WORK ORDER = Write out the part of the article on human rights in India that starts with "Indian Prime Minister" and goes on through "adversely affect Muslims.", word for word.

SOURCE DOCUMENT =
■ ■ ■ ■
The Death of Human Rights in India?

A pedestrian walks past the Amnesty International office in Bengaluru on Oct. 26, 2018. Manjunath Kiran/AFP/Getty Images

Indian Prime Minister Narendra Modi and his Bharatiya Janata Party (BJP) government appear intent on squelching any independent scrutiny of India’s human rights problems. Last week, the government froze the assets of the human rights organization Amnesty International, claiming that the organization was in violation of Indian law. Its stated reasons aside, there is more than ample evidence that the government was irritated by Amnesty’s unfavorable reports on recent riots in New Delhi, India’s human rights record in Jammu and Kashmir, and the passage of recent legislation that could adversely affect Muslims.

Images of Amnesty International closing its Indian offices may be shocking, but this is hardly the first time an Indian administration, faced with similar criticisms, reacted with hostility. For example, at the height of the Kashmir insurgency in 1990, Narasimha Rao, then prime minister, was surely irritated by criticism of the Indian security forces’ harsh counterinsurgency tactics. Still, his actual efforts to limit the work of foreign human rights organizations in India was minimal. On the contrary, stung with repeated allegations of rampant human rights violations in Kashmir, his government created the National Human Rights Commission (NHRC) to examine the charges. Initially dismissed as a public relations move, over time, the NHRC became more autonomous and powerful.
■ ■ ■ ■
DATA =
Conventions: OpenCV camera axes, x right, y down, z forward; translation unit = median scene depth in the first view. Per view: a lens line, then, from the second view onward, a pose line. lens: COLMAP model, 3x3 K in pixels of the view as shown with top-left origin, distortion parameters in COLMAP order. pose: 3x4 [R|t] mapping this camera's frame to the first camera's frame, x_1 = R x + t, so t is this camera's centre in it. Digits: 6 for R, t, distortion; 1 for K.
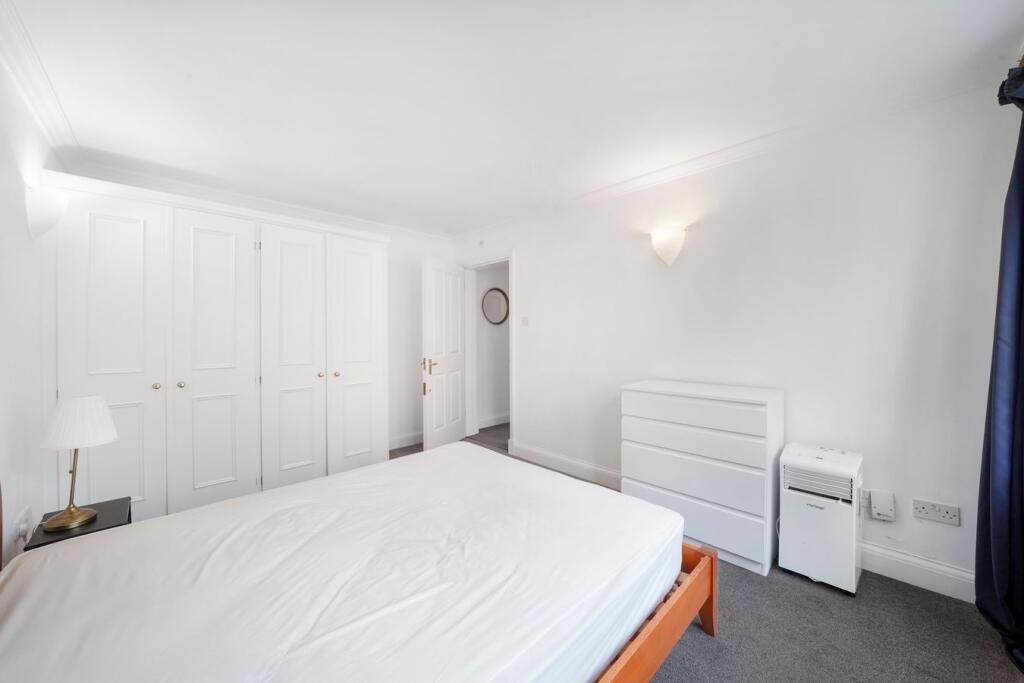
lens RADIAL K [[374.9, 0, 512.4], [0, 374.9, 335.5], [0, 0, 1]] dist [-0.025056, -0.000050]
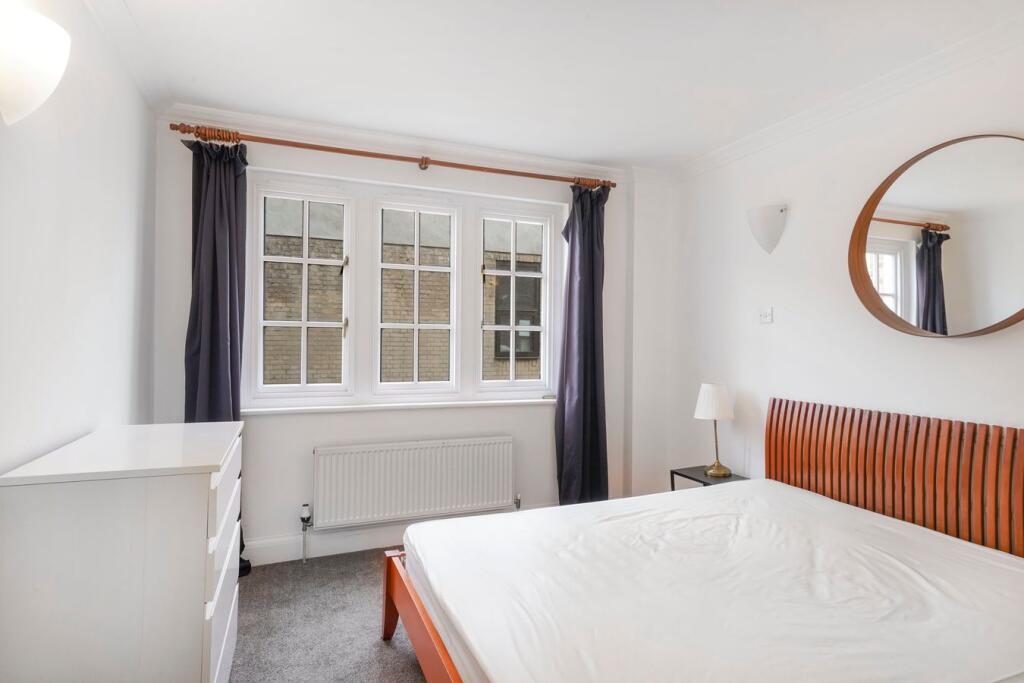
lens RADIAL K [[547.4, 0, 512.0], [0, 547.4, 341.5], [0, 0, 1]] dist [0.000891, 0.000179]
pose [[-0.927212, -0.004951, 0.374505, -0.378108], [-0.005373, 0.999986, -0.000082, 0.009946], [-0.374499, -0.002089, -0.927225, 2.624013]]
■ ■ ■ ■
WRITTEN SOLUTION =
Indian Prime Minister Narendra Modi and his Bharatiya Janata Party (BJP) government appear intent on squelching any independent scrutiny of India’s human rights problems. Last week, the government froze the assets of the human rights organization Amnesty International, claiming that the organization was in violation of Indian law. Its stated reasons aside, there is more than ample evidence that the government was irritated by Amnesty’s unfavorable reports on recent riots in New Delhi, India’s human rights record in Jammu and Kashmir, and the passage of recent legislation that could adversely affect Muslims.